1. The problem statement, all variables and given/known data

$$G(\theta, k ) = \int^{\theta}_0 g(x,k) dx$$

$$\frac{\partial G}{\partial \theta} = ?$$

$$\frac{\partial G}{\partial k} = ?$$

3. The attempt at a solution

If I say that $$\int g(x,k) dx = H(x,k)$$

$$\int^{\theta}_0 g(x,k) dx = H(\theta,k) - H(0,k)$$

Then is $$\frac{\partial G}{\partial \theta} = \frac{\partial H(\theta,k)}{\partial \theta}=g(\theta,k)$$
?

2. Jun 12, 2010

### vela

Staff Emeritus
Yup.

3. Jun 13, 2010

### HallsofIvy

That is "correct" but your derivation is more complicated than necessary! By the fundamental theorem of calculus, the derivative with respect to $\theta$ is just $g(\theta, k)$.

Lagrange's formula is an extension of the fundamental theorem of calculus:
$$\frac{d}{dx}\int_{\alpha(x)}^{\beta(x)} f(x, t) dt= f(x, \beta(x))}\frac{d\beta}{dx}- f(x, \alpha(x))\frac{d\alpha}{dx}+ \int_{\alpha(x)}^{\beta(x)} \frac{\partial f}{\partial x}dt$$.

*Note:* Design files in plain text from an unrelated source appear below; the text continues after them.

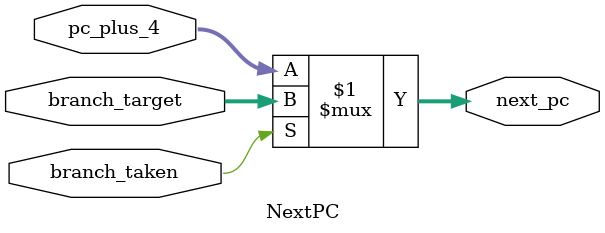
<source format=v>
module NextPC (
    input [31:0] pc_plus_4,
    input [31:0] branch_target,
    input branch_taken,  // Control signal to decide between next instruction and branch
    output [31:0] next_pc
);
    assign next_pc = branch_taken ? branch_target : pc_plus_4;
endmodule

</source>
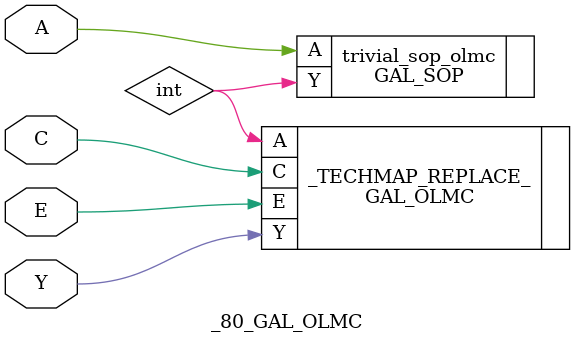
<source format=v>
(* techmap_celltype = "GAL_OLMC" *)
module _80_GAL_OLMC (C, E, A, Y);
	parameter REGISTERED = 0;
	parameter INVERTED = 0;

	input C, E, A;
	inout Y;

	wire int;

	generate
		GAL_OLMC #(
			.REGISTERED(REGISTERED),
			.INVERTED(INVERTED)
		) _TECHMAP_REPLACE_ (
			.C(C),
			.E(E),
			.A(int),
			.Y(Y)
		);

		GAL_SOP #(
			.WIDTH(1),
			.DEPTH(1),
			.TABLE(2'b10)
		) trivial_sop_olmc (
			.A(A),
			.Y(int),
		);
	endgenerate
endmodule

</source>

Since $\theta$ only appears in the upper limit of the integral, the derivative with respect to $\theta$ is just
$$f(\theta, k)\frac{d\theta}{d\theta}= f(\theta, k)$$

and the derivative with respect to k is just
$$\int_0^\theta \frac{\partial f}{\partial k} dx$$

4. Jun 13, 2010

### Gregg

That's clearer now, thank you.